## MATERIAL TO PROCESS
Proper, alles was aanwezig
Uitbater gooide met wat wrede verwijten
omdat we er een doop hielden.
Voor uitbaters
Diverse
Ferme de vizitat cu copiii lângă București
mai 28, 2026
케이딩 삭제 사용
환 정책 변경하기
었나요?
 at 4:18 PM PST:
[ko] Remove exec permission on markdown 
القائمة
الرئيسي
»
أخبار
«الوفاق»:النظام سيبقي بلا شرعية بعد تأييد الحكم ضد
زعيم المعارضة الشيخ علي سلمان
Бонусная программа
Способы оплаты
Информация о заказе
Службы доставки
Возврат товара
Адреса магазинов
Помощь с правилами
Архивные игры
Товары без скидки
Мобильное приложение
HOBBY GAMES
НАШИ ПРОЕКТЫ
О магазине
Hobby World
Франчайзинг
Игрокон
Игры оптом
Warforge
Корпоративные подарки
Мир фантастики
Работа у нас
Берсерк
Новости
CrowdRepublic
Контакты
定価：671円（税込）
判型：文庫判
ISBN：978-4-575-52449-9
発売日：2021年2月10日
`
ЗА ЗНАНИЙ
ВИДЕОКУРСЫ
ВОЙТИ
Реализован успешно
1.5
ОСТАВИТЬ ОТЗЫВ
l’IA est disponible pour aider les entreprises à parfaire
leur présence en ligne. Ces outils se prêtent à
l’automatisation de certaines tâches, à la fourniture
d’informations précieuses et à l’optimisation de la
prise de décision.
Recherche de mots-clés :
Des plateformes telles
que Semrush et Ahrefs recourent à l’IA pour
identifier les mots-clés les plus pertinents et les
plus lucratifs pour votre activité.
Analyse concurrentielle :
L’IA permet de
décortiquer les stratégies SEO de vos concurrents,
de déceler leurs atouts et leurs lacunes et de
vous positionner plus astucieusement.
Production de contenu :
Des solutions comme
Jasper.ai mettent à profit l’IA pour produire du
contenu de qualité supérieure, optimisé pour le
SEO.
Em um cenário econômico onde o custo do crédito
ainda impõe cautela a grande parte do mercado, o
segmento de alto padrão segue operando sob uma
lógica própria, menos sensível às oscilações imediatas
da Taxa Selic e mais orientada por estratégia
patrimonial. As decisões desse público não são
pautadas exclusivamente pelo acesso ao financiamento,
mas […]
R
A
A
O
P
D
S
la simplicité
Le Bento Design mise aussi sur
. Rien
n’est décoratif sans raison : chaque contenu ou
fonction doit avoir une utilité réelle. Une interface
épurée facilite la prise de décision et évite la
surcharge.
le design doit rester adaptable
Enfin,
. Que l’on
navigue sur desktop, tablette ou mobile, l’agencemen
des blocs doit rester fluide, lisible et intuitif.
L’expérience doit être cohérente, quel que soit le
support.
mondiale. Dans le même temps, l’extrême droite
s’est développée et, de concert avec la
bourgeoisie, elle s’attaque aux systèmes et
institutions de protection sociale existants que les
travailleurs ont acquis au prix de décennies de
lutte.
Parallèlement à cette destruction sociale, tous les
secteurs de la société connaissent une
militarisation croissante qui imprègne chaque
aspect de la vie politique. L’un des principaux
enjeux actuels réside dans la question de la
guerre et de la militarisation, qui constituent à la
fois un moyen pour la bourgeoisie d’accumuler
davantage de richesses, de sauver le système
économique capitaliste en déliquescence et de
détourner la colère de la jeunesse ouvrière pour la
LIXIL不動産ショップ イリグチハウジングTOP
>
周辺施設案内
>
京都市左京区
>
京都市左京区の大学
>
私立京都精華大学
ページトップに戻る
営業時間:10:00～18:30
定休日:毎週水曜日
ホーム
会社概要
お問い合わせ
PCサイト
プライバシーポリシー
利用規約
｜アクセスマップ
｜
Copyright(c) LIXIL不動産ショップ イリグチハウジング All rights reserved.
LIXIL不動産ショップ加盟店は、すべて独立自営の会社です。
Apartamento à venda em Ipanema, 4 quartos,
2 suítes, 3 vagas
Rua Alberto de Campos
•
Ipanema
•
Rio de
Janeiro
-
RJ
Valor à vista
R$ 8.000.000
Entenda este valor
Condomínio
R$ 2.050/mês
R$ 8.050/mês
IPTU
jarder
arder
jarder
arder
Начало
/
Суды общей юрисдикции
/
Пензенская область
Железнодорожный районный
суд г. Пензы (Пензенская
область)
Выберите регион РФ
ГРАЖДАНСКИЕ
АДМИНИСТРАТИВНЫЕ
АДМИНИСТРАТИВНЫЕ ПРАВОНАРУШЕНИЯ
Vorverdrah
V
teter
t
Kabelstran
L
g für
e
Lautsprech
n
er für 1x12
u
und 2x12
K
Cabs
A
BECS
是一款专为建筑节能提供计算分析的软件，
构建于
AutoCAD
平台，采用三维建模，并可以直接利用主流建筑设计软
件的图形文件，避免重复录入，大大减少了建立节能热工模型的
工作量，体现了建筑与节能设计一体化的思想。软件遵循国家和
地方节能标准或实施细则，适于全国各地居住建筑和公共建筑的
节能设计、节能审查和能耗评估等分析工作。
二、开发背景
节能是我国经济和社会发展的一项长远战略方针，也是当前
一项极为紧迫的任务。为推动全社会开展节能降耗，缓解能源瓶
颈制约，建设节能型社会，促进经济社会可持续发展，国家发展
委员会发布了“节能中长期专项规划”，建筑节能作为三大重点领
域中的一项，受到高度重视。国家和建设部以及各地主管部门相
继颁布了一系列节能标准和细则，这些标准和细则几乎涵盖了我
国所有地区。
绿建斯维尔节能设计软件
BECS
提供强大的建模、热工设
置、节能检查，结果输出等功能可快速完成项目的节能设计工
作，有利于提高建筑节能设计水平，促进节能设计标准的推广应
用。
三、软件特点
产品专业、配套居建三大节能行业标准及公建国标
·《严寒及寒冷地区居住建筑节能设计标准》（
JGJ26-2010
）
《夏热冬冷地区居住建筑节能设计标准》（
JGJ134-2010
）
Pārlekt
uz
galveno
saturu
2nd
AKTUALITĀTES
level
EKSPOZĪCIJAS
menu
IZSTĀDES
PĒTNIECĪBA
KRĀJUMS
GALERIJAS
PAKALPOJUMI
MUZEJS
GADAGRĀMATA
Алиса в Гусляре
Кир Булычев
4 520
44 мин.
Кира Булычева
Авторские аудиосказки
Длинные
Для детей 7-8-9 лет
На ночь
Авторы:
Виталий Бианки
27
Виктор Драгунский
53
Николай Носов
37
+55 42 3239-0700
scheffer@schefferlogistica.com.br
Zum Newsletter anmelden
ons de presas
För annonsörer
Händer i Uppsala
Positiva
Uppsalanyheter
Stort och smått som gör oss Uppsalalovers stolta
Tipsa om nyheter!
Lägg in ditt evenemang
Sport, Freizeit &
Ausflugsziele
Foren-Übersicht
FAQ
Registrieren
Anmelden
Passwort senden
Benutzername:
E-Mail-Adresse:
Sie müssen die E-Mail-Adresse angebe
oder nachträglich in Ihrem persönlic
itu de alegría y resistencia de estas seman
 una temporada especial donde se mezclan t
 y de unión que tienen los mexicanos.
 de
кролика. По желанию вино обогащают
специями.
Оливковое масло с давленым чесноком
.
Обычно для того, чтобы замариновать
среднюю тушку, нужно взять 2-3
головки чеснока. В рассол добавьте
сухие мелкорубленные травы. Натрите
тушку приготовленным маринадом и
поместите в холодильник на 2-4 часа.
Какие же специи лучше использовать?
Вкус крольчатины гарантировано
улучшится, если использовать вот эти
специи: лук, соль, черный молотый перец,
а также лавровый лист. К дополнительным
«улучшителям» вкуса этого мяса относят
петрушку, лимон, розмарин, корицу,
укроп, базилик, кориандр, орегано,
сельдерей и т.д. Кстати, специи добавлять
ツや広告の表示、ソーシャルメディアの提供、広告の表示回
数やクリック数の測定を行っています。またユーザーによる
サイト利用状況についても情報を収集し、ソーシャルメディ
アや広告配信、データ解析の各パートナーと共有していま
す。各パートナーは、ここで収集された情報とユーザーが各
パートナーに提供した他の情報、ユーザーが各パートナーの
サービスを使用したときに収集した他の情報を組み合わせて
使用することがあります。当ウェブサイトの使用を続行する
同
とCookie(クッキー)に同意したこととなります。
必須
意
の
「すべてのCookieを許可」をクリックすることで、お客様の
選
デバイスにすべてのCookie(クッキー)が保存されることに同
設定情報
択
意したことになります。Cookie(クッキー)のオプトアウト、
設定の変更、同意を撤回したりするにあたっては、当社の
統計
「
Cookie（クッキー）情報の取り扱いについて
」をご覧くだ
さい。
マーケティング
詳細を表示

## TRY IT
Turn everything in the material above, from its first line down to the line containing "Em um cenário", into a JSON list of strings with one string per line and no blank lines.

## RESULT FOR THIS TASK
[
  "Proper, alles was aanwezig",
  "Uitbater gooide met wat wrede verwijten",
  "omdat we er een doop hielden.",
  "Voor uitbaters",
  "Diverse",
  "Ferme de vizitat cu copiii lângă București",
  "mai 28, 2026",
  "케이딩 삭제 사용",
  "환 정책 변경하기",
  "었나요?",
  " at 4:18 PM PST:",
  "[ko] Remove exec permission on markdown ",
  "القائمة",
  "الرئيسي",
  "»",
  "أخبار",
  "«الوفاق»:النظام سيبقي بلا شرعية بعد تأييد الحكم ضد",
  "زعيم المعارضة الشيخ علي سلمان",
  "Бонусная программа",
  "Способы оплаты",
  "Информация о заказе",
  "Службы доставки",
  "Возврат товара",
  "Адреса магазинов",
  "Помощь с правилами",
  "Архивные игры",
  "Товары без скидки",
  "Мобильное приложение",
  "HOBBY GAMES",
  "НАШИ ПРОЕКТЫ",
  "О магазине",
  "Hobby World",
  "Франчайзинг",
  "Игрокон",
  "Игры оптом",
  "Warforge",
  "Корпоративные подарки",
  "Мир фантастики",
  "Работа у нас",
  "Берсерк",
  "Новости",
  "CrowdRepublic",
  "Контакты",
  "定価：671円（税込）",
  "判型：文庫判",
  "ISBN：978-4-575-52449-9",
  "発売日：2021年2月10日",
  "`",
  "ЗА ЗНАНИЙ",
  "ВИДЕОКУРСЫ",
  "ВОЙТИ",
  "Реализован успешно",
  "1.5",
  "ОСТАВИТЬ ОТЗЫВ",
  "l’IA est disponible pour aider les entreprises à parfaire",
  "leur présence en ligne. Ces outils se prêtent à",
  "l’automatisation de certaines tâches, à la fourniture",
  "d’informations précieuses et à l’optimisation de la",
  "prise de décision.",
  "Recherche de mots-clés :",
  "Des plateformes telles",
  "que Semrush et Ahrefs recourent à l’IA pour",
  "identifier les mots-clés les plus pertinents et les",
  "plus lucratifs pour votre activité.",
  "Analyse concurrentielle :",
  "L’IA permet de",
  "décortiquer les stratégies SEO de vos concurrents,",
  "de déceler leurs atouts et leurs lacunes et de",
  "vous positionner plus astucieusement.",
  "Production de contenu :",
  "Des solutions comme",
  "Jasper.ai mettent à profit l’IA pour produire du",
  "contenu de qualité supérieure, optimisé pour le",
  "SEO.",
  "Em um cenário econômico onde o custo do crédito"
]